In a widely read post in this series, I related to a lack of systematic initiation into organizational politics, resulting in talented and motivated people losing out to folks with more political acumen.

The goal of these posts has not been to prescribe behaviour, rather to illustrate a gamut of frequently observed political behaviours, both positive and negative. It is my belief that in the same way that young kids should not learn sex from watching porn stars, neither should young managers learn organizational politics by being screwed, or by listening to some idealistic consultant or coach describe organizational life as it “should” be.

This is final post series. In this post, I will relate to 5 question that should be addressed upon entering a new organization and/or a new role.

The answers to these 5 questions provide a  guide for a street-smart “initiation” into the inevitable political web that will encountered  in all organizations post 2008.

1) Who comprises the “power elite”?  This elite may be managers, board members, assistants,  wives, mistresses, technical heroes,etc.

2) What is the dominant way that executives really get things done? It may be lobbying, looking good, overpromising, being exact, being vague, serving someone’s agenda etc..

3) What does the organization really award? It may be ass-licking, innovation, blind loyalty, conservatism, heroism, not standing out etc.
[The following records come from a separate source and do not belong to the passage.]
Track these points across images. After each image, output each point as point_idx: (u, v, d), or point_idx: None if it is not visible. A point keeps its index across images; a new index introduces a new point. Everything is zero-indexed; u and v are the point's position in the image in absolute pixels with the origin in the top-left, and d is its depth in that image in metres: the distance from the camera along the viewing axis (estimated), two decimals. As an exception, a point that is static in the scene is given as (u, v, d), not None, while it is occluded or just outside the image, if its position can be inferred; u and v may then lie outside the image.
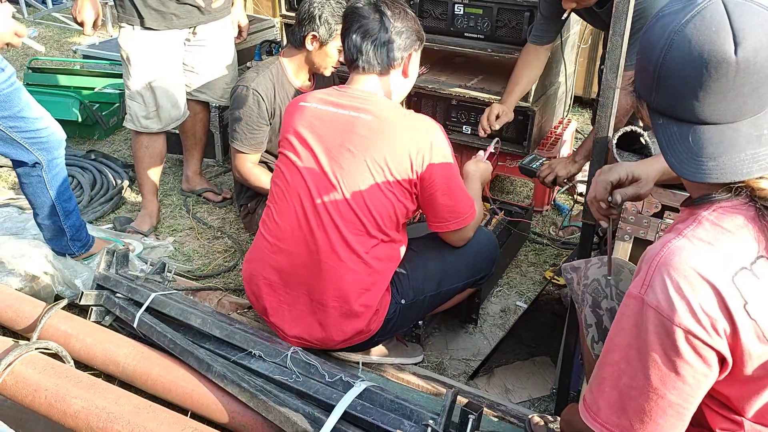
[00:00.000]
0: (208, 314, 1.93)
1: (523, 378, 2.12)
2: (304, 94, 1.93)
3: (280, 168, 1.87)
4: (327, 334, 1.84)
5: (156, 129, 2.75)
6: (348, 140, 1.76)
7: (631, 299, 0.99)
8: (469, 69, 3.16)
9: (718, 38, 0.91)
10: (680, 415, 0.98)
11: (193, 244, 2.82)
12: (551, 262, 2.74)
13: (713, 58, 0.91)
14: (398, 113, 1.79)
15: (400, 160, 1.74)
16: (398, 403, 1.58)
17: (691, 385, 0.96)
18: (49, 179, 2.29)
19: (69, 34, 5.78)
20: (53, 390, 1.63)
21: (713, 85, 0.92)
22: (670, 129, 0.98)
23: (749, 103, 0.93)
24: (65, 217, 2.39)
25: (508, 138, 2.90)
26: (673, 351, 0.94)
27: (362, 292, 1.80)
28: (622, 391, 1.01)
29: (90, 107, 3.64)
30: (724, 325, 0.92)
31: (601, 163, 1.53)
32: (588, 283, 1.47)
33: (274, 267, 1.87)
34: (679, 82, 0.94)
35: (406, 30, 1.82)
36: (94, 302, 2.07)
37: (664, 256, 0.96)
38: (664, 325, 0.94)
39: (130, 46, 2.62)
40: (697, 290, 0.92)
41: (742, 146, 0.93)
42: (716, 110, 0.93)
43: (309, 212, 1.79)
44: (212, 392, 1.69)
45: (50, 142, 2.25)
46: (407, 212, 1.83)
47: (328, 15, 2.45)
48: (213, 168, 3.48)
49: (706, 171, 0.95)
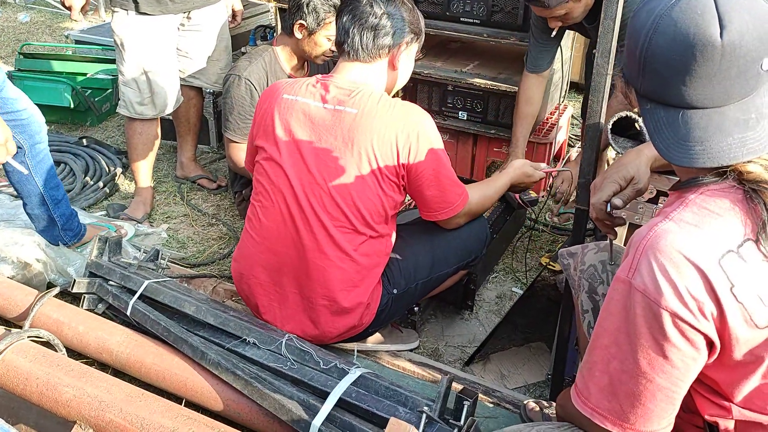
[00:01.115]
0: (202, 302, 1.92)
1: (518, 364, 2.12)
2: (284, 82, 1.86)
3: (262, 164, 1.81)
4: (320, 330, 1.83)
5: (150, 115, 2.72)
6: (333, 135, 1.71)
7: (619, 283, 0.98)
8: (465, 54, 3.13)
9: (703, 21, 0.90)
10: (670, 399, 0.98)
11: (187, 231, 2.80)
12: (547, 248, 2.73)
13: (698, 42, 0.90)
14: (384, 104, 1.71)
15: (387, 152, 1.69)
16: (393, 390, 1.57)
17: (679, 369, 0.96)
18: (33, 165, 2.27)
19: (61, 19, 5.71)
20: (45, 379, 1.61)
21: (699, 69, 0.91)
22: (657, 114, 0.97)
23: (736, 87, 0.92)
24: (54, 205, 2.36)
25: (504, 123, 2.88)
26: (660, 335, 0.94)
27: (351, 289, 1.78)
28: (612, 375, 1.00)
29: (82, 93, 3.61)
30: (711, 308, 0.92)
31: (594, 149, 1.52)
32: (585, 268, 1.46)
33: (262, 266, 1.84)
34: (665, 67, 0.93)
35: (398, 19, 1.76)
36: (86, 290, 2.05)
37: (650, 239, 0.96)
38: (651, 308, 0.94)
39: (124, 32, 2.58)
40: (683, 273, 0.92)
41: (729, 130, 0.93)
42: (703, 94, 0.93)
43: (294, 210, 1.75)
44: (206, 380, 1.68)
45: (31, 124, 2.23)
46: (396, 204, 1.80)
47: (316, 3, 2.40)
48: (207, 155, 3.46)
49: (693, 155, 0.94)
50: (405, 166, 1.72)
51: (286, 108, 1.77)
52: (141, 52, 2.61)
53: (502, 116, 2.87)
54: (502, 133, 2.87)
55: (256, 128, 1.85)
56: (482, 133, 2.92)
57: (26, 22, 5.65)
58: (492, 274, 2.55)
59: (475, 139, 3.01)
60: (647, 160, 1.39)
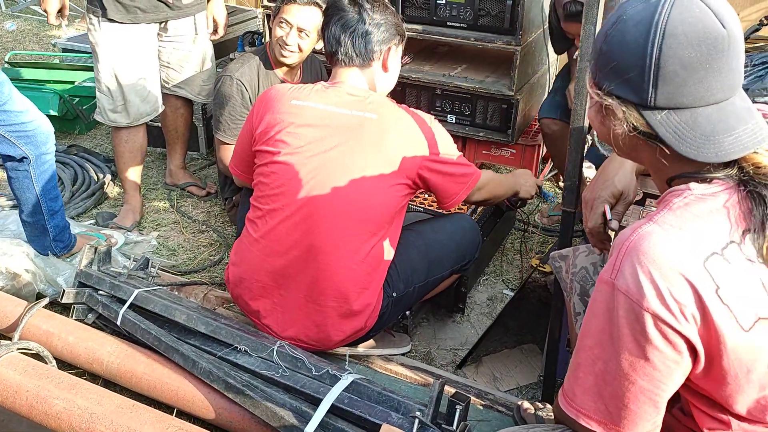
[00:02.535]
0: (193, 310, 1.91)
1: (510, 366, 2.13)
2: (287, 88, 1.88)
3: (268, 168, 1.82)
4: (324, 334, 1.83)
5: (124, 123, 2.70)
6: (355, 139, 1.75)
7: (603, 284, 0.99)
8: (453, 58, 3.14)
9: (706, 17, 0.93)
10: (653, 402, 0.98)
11: (177, 239, 2.79)
12: (537, 249, 2.74)
13: (710, 35, 0.93)
14: (400, 110, 1.82)
15: (409, 153, 1.76)
16: (386, 395, 1.57)
17: (661, 371, 0.96)
18: (36, 175, 2.27)
19: (48, 27, 5.69)
20: (34, 391, 1.60)
21: (714, 62, 0.93)
22: (672, 121, 0.96)
23: (738, 77, 0.96)
24: (50, 216, 2.35)
25: (492, 126, 2.89)
26: (642, 337, 0.94)
27: (361, 291, 1.79)
28: (597, 375, 1.01)
29: (70, 101, 3.59)
30: (692, 310, 0.92)
31: (579, 152, 1.53)
32: (576, 271, 1.46)
33: (266, 269, 1.83)
34: (681, 67, 0.93)
35: (385, 23, 1.83)
36: (75, 300, 2.04)
37: (633, 241, 0.96)
38: (633, 310, 0.94)
39: (97, 38, 2.58)
40: (665, 275, 0.92)
41: (744, 117, 0.96)
42: (717, 87, 0.95)
43: (307, 213, 1.76)
44: (198, 389, 1.67)
45: (37, 135, 2.23)
46: (403, 205, 1.84)
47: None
48: (197, 161, 3.45)
49: (727, 147, 0.95)
50: (423, 168, 1.79)
51: (296, 113, 1.80)
52: (113, 60, 2.60)
53: (490, 119, 2.87)
54: (491, 136, 2.88)
55: (257, 134, 1.86)
56: (471, 135, 2.93)
57: (13, 31, 5.63)
58: (483, 277, 2.56)
59: (464, 142, 3.02)
60: (632, 168, 1.39)
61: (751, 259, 0.95)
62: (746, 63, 2.08)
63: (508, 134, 2.85)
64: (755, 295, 0.94)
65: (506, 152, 3.00)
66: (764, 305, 0.94)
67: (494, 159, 3.04)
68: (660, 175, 1.06)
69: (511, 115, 2.81)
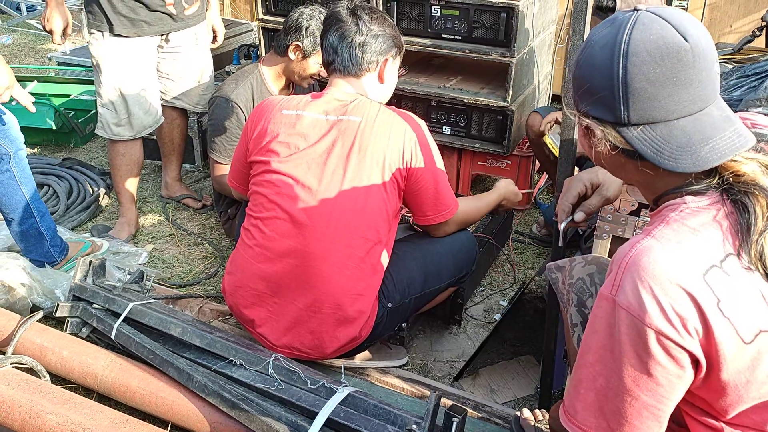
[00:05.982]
0: (188, 323, 1.90)
1: (507, 378, 2.12)
2: (278, 99, 1.90)
3: (263, 177, 1.83)
4: (319, 342, 1.82)
5: (128, 136, 2.71)
6: (339, 144, 1.76)
7: (603, 300, 0.99)
8: (448, 70, 3.16)
9: (667, 33, 0.96)
10: (656, 417, 0.98)
11: (173, 251, 2.78)
12: (533, 260, 2.74)
13: (672, 50, 0.95)
14: (385, 112, 1.81)
15: (395, 157, 1.77)
16: (382, 408, 1.56)
17: (664, 386, 0.96)
18: (18, 173, 2.27)
19: (44, 41, 5.70)
20: (27, 406, 1.59)
21: (679, 75, 0.95)
22: (648, 135, 0.98)
23: (709, 88, 0.97)
24: (40, 217, 2.35)
25: (487, 138, 2.90)
26: (645, 352, 0.94)
27: (356, 297, 1.79)
28: (599, 392, 1.00)
29: (66, 115, 3.59)
30: (695, 324, 0.92)
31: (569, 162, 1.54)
32: (573, 282, 1.46)
33: (261, 277, 1.83)
34: (648, 83, 0.95)
35: (382, 34, 1.85)
36: (70, 314, 2.02)
37: (633, 256, 0.96)
38: (635, 326, 0.94)
39: (100, 53, 2.58)
40: (666, 290, 0.92)
41: (722, 126, 0.97)
42: (688, 100, 0.96)
43: (301, 219, 1.76)
44: (193, 403, 1.66)
45: (11, 129, 2.25)
46: (396, 211, 1.84)
47: (314, 28, 2.44)
48: (193, 174, 3.45)
49: (704, 156, 0.95)
50: (408, 170, 1.79)
51: (287, 122, 1.81)
52: (117, 74, 2.60)
53: (486, 130, 2.89)
54: (486, 147, 2.89)
55: (251, 145, 1.87)
56: (466, 147, 2.94)
57: (9, 45, 5.63)
58: (479, 288, 2.56)
59: (460, 154, 3.02)
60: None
61: (750, 267, 0.95)
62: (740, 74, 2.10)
63: (504, 145, 2.86)
64: (756, 307, 0.94)
65: (501, 163, 3.01)
66: (766, 318, 0.94)
67: (489, 170, 3.05)
68: (648, 193, 1.07)
69: (506, 126, 2.82)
4) What is the main gap between what the organization says it does, and what it really does? For example, it says it values service, but it really emphasis low cost of service and “slogan-ism”. This is probably the most important question of all.

5)To what extent are budgeting and planning exercises real and transparent ? Many very political organizations go thru budgeting and planning as ceremonies to please stakeholders, but in reality, the plans are not real and budgeting is an anthropological ceremony.

In the political coaching that I do with my clients, I tend to focus on 5 and 2.